# Clutching a 450 rhino



## whoolieshop

Have a buddy that has a 450 rhino that wants some more umph, I figure this being a CVT he could do some simple clutch work and pick up some bottom end. I also know he could get an aftermarket ignition and get rid of the rev limiter. Having a problem locating information on clutching the 450 everything on a rhino forum i googled was talking about swapping in rotax engines! 
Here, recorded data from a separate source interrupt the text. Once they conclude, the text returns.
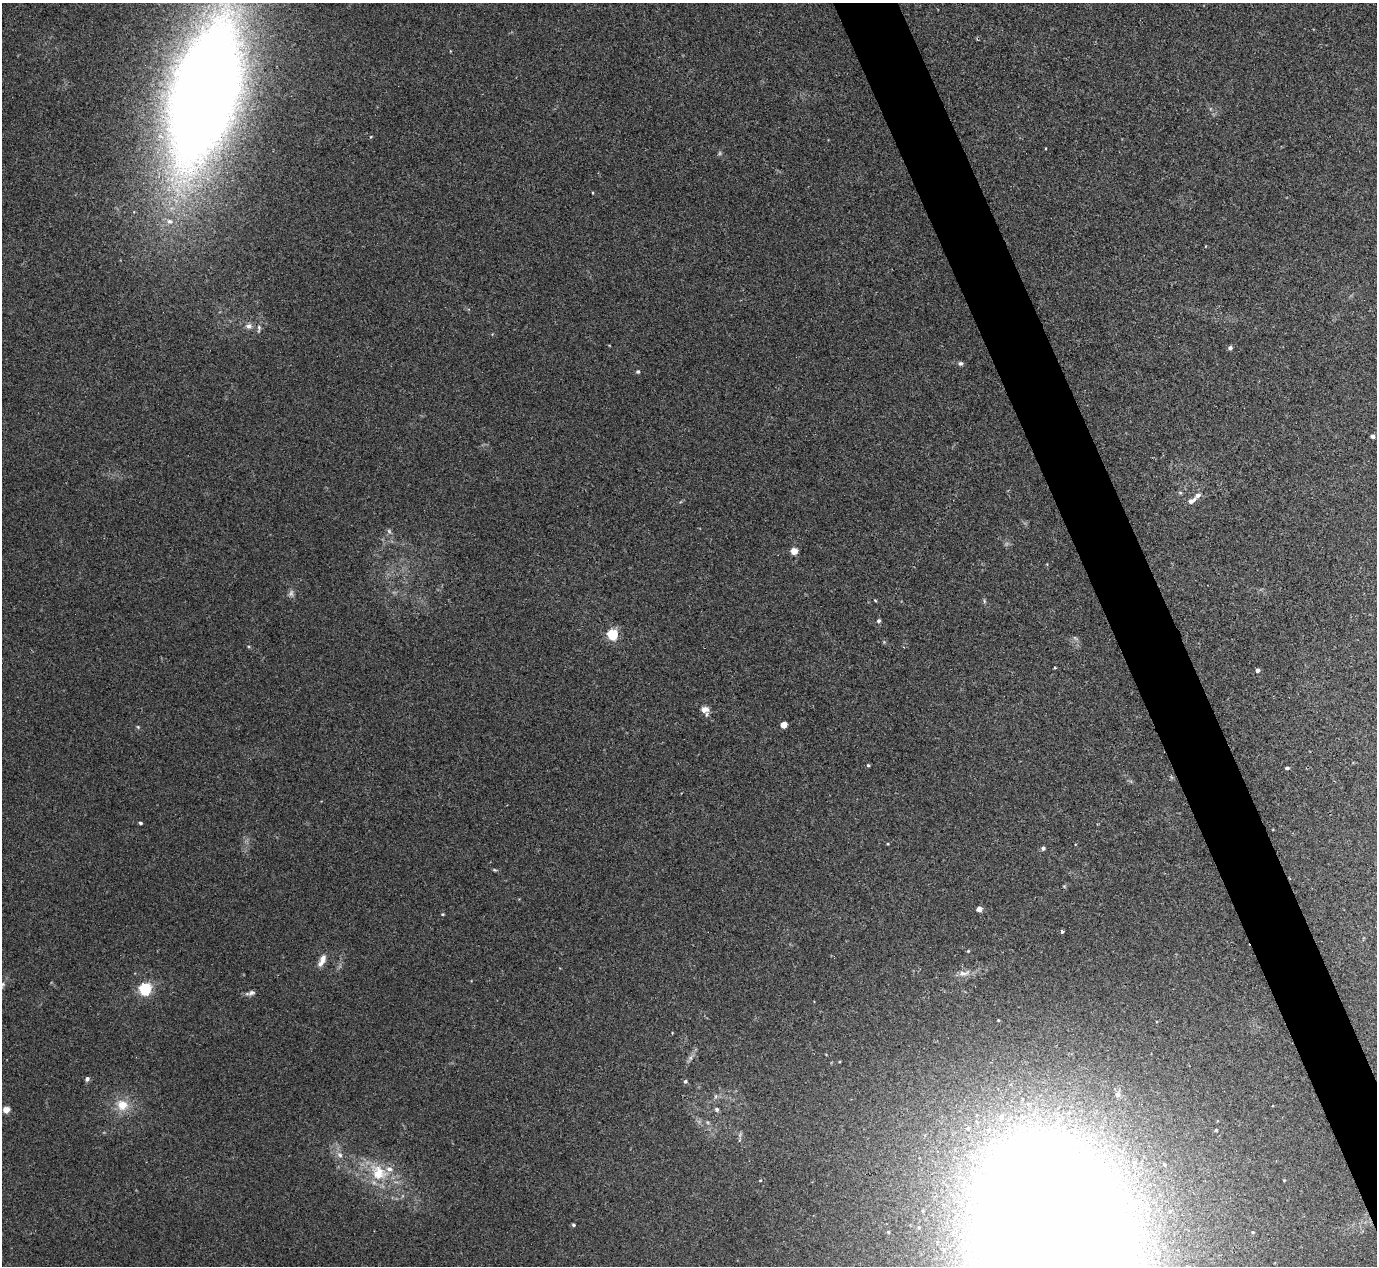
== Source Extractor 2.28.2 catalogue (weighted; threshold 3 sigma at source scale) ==
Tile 6 of 4 x 4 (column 2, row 2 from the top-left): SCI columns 1416-2790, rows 2711-3974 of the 5567 x 5545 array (HDU 1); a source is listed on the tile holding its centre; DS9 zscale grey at full resolution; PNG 1379 x 1268 px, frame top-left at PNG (2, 3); no overlay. Shown black and unused: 4% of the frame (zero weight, under 2 of 3 exposures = <1% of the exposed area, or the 3 px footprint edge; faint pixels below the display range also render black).
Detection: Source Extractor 2.28.2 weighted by HDU 2 'WHT'; one run over the whole footprint, this tile lists its part. Background 0.0497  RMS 0.0076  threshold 0.0343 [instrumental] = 3 sigma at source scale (4.5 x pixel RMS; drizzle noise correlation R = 1.50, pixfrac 1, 0.05/0.05 arcsec/px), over >= 5 px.
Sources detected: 69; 4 too faint to see at this stretch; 3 inside a brighter object's white glare — not listed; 3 inside a brighter listed object's ellipse — not listed separately; the other 59 listed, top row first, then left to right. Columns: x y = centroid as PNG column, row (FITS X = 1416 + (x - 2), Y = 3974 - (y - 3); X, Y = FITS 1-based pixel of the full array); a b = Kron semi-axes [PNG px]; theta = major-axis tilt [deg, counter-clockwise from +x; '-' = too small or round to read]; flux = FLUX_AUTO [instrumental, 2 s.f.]
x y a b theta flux
205 92 139 57 75 1500
371 137 4 4 - 0.72
1206 246 4 2 - 0.55
249 326 9 8 - 3.7
259 328 12 5 84 2.3
1230 348 4 4 - 2.5
961 363 6 5 - 1.6
638 371 5 5 - 1.3
1373 436 5 4 - 1.8
1180 493 6 4 -1 1
1192 501 12 6 30 3.5
794 551 5 4 - 17
875 600 4 3 - 0.69
984 601 6 4 -73 1.1
879 621 5 5 - 1.5
613 634 5 5 - 77
884 642 5 5 - 0.85
1055 668 4 3 - 0.63
1258 670 4 4 - 2.4
705 710 11 8 6 4.9
784 725 5 4 - 14
138 727 5 4 - 0.89
868 765 4 4 - 0.96
1287 768 4 3 - 1.4
140 823 3 3 - 1.6
1043 848 5 4 - 1.8
494 870 7 4 -19 1
1064 886 5 3 - 0.71
979 909 4 4 - 7.1
443 914 4 3 - 0.78
1062 931 3 3 - 6.2
968 951 4 4 - 0.79
322 960 16 7 65 6.2
964 973 19 8 11 6.2
2 984 9 6 76 1.9
145 989 5 5 - 130
250 993 13 5 15 2.8
691 1058 8 4 82 2
87 1079 5 4 - 2.5
685 1081 6 5 - 1.5
1117 1094 8 7 - 2.9
122 1105 12 10 -25 13
717 1109 6 5 - 1.7
6 1110 4 4 - 15
1001 1117 8 7 - 3
968 1128 7 7 - 3
1216 1130 5 4 - 1
739 1140 6 3 71 0.88
340 1155 9 7 -50 3.4
379 1173 27 21 -43 31
760 1180 4 3 - 0.61
1284 1180 4 4 - 0.61
573 1225 4 3 - 1.1
919 1227 4 2 - 0.61
888 1232 4 3 - 0.82
1253 1232 5 4 - 0.89
1058 1243 140 75 -71 5900
1157 1251 6 5 - 1.4
1187 1266 4 4 - 1.8
Overlapping masked pixels (flux is a lower limit): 1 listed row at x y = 1058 1243
Isophote crosses this tile's border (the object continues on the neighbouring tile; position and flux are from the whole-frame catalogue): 4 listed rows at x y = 205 92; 2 984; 1058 1243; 1187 1266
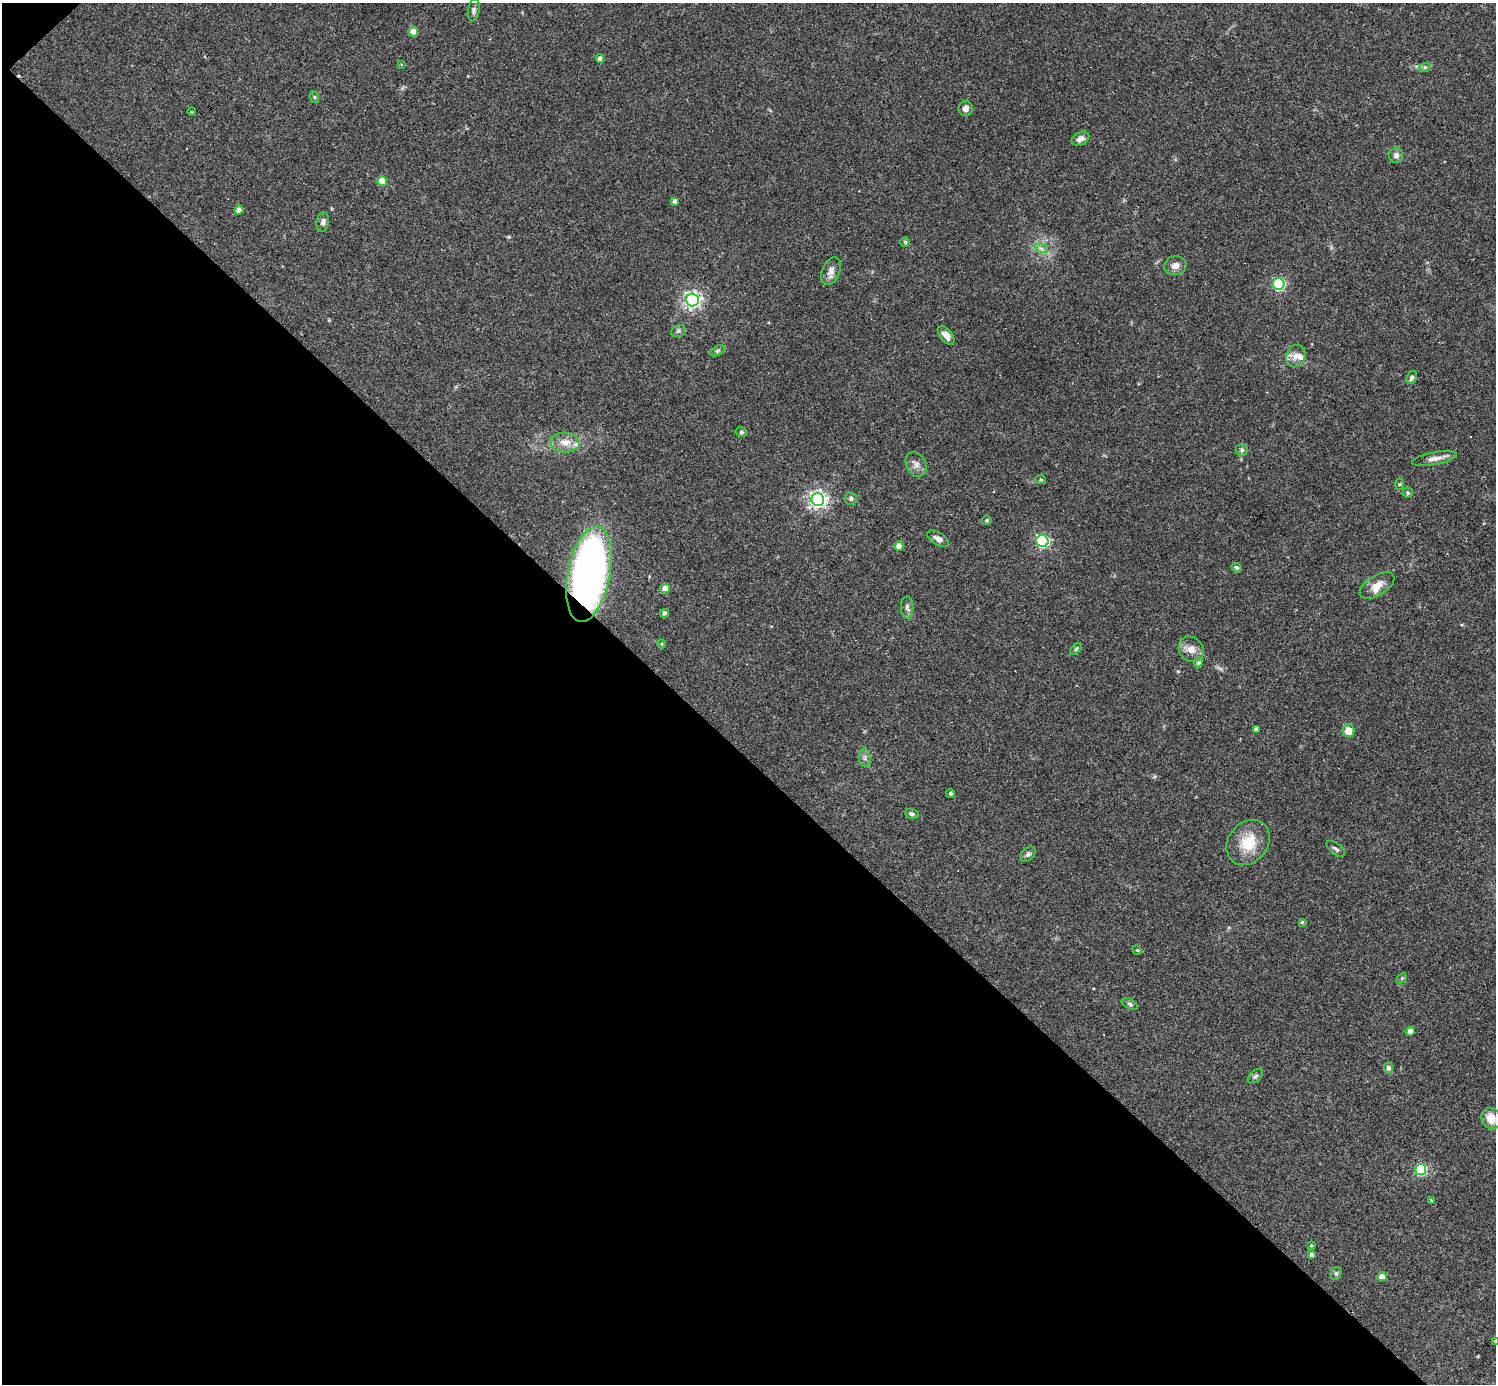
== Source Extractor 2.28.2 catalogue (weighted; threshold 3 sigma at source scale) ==
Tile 9 of 4 x 4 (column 1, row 3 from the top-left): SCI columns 1-1494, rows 1678-3059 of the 5977 x 5977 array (HDU 1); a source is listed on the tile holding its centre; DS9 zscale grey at full resolution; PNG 1498 x 1386 px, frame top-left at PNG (2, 3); each listed source drawn as its Kron ellipse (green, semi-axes under 4 px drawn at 4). Shown black and unused: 46% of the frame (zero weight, under 3 of 4 exposures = <1% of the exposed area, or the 3 px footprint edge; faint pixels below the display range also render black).
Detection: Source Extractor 2.28.2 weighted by HDU 2 'WHT'; one run over the whole footprint, this tile lists its part. Background 0.0358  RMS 0.0044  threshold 0.0196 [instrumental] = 3 sigma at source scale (4.5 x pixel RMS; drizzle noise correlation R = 1.50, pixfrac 1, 0.05/0.05 arcsec/px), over >= 5 px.
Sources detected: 77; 2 cosmic-ray / hot-pixel residue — neither listed nor drawn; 3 inside a brighter listed object's ellipse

Anyway who should he look to for clutching? Papa slap? vforce john? airdam? someone else completely?


----------



## bamajeepjunkie

I would get greaseless roller weights, maybe secondary spring, and shim or machine the primary (airdam, etc). utvinc.com is a good source.


----------



## Bootlegger

What Bama Said!


----------



## sloboy

huntersworks does awesome clutch work for rhinos


----------



## bamajeepjunkie

Yeah hunterworks is good, but utvinc has more listed for the 450's. If he wants it to pull better 1-1.5mm shim, 12gram greaseless weights or 10 gram oem style and purple or gold epi secondary spring is the way to go IMO. Going greaseless helps by reducing rolling weight by being able to remove the grease cover and takes the hesitation out caused by the tackyness of the grease, the greaseless weights slide alot smoother.


----------



## primetime1267

Good info guys, I have ben searching on this info as well. There are some many disputes on which shop has the best setup fro the Rhino 450, 660 & 700. I would like someone to use the exact same Rhino and do a COMPLETE test of each companies sheave/weights/springs and graph it out (MPH, 0-25ft, etc).. 
So us readers can really see the actual differences between each shops tweaks to their kits. Ya know what I'm saying. I would gladly donate my ride for this purpose! 

So if any of the BIG companies are reading this, send me one your kits for comparions(just for testing of course). And once all of the kits come in, I'll report the results.


----------